Luetkemeyer Sends Letter to Inspector General Requesting Answers on SBA Direct Lending
Washington, December 14, 2021
WASHINGTON, D.C. – Today, House Committee on Small Business Ranking Member Blaine Luetkemeyer sent a letter to the Small Business Administration's (SBA) Inspector General (IG) requesting answers on how the SBA has performed as a direct government lender in the past.
"Shortly after the COVID EIDL program commenced, fraud developed and communication issues became widespread. This report proved to be prescient. As the program underwhelmingly disbursed more and more dollars, your own subsequent reporting identified and thoroughly examined numerous alarming issues. For example, you found approximately $80 billion in potentially fraudulent activity in the COVID relief program that was delivered to small businesses directly through the SBA, over 800,000 EIDL applications that were flagged for identity theft concerns, and issues that resulted in small businesses waiting on average 49 days to receive funding during the early months of the emergency program’s operation. These are not characteristics that warrant an expansion of government lending.

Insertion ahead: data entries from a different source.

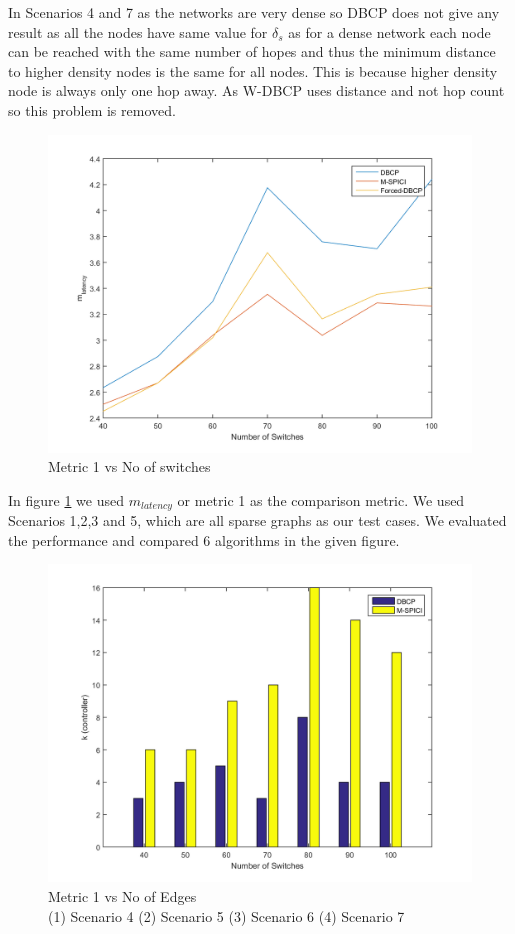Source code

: \documentclass[10pt]{extarticle}
\begin{document}
	In Scenarios 4 and 7 as the networks are very dense so DBCP does not give any result as all the nodes have same value for $\delta_s$ as for a dense network each node can be reached with the same number of hopes and thus the minimum distance to higher density nodes is the same for all nodes. This is because higher density node is always only one hop away. As W-DBCP uses distance and not hop count so this problem is removed.
	
	\begin{figure}
		\includegraphics[width=\linewidth]{newgraph.png}
		\caption{Metric 1 vs No of switches}
		\label{fig:newgraph}
	\end{figure}

	In figure \ref{fig:newgraph} we used $m_{latency}$ or metric 1 as the comparison metric. We used Scenarios 1,2,3 and 5, which are all sparse graphs as our test cases. We evaluated the performance and compared 6 algorithms in the given figure.
	
	\begin{figure}
		\includegraphics[width=\linewidth]{newbar.png}
		\caption{Metric 1 vs No of Edges \\ (1) Scenario 4  (2) Scenario 5  (3) Scenario 6  (4) Scenario 7}
		\label{fig:newbar}
	\end{figure}
	
\end{document}
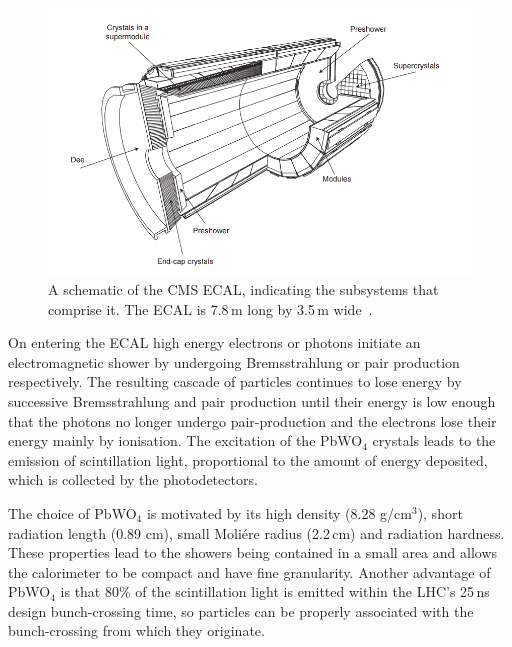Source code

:\begin{figure}
  \includegraphics[width=1.2\largefigwidth]{plots/detector/ecal_layout.png}
  \caption[A schematic of the CMS ECAL, indicating the subsystems that comprise it. The ECAL is 7.8\,m long by 3.5\,m wide.]{A schematic of the CMS ECAL, indicating the subsystems that comprise it. The ECAL is 7.8\,m long by 3.5\,m wide~\cite{Chatrchyan:2008aa}.}
  \label{fig:ecalschematic}
\end{figure}

 On entering the \ac{ECAL} high energy electrons or photons initiate an electromagnetic shower by undergoing Bremsstrahlung or pair production respectively. The resulting cascade of particles continues to lose energy by successive Bremsstrahlung and pair production until their energy is low enough that the photons no longer undergo pair-production and the electrons lose their energy mainly by ionisation. The excitation of the PbWO$_{4}$ crystals leads to the emission of scintillation light, proportional to the amount of energy deposited, which is collected by the photodetectors.

The choice of PbWO$_{4}$ is motivated by its high density (8.28 g/cm$^{3}$), short radiation length (0.89 cm), small Moli\'{e}re radius (2.2\,cm) and radiation hardness. These properties lead to the showers being contained in a small area and allows the calorimeter to be compact and have fine granularity. Another advantage of PbWO$_{4}$ is that 80\% of the scintillation light is emitted within the LHC's 25\,ns design bunch-crossing time, so particles can be properly associated with the bunch-crossing from which they originate.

While these reports solely focus on COVID EIDL loans and its associated grants, my concerns are not limited to just this program, but rather to the SBA’s overall inability to act as a direct lender, no matter the program," wrote Luetkemeyer.
"Given recent proposals to expand SBA’s direct lending ability within the 7(a) Loan Program, I request your opinion on how the SBA has performed these tasks as a direct government lender in the past," concluded Luetkemeyer.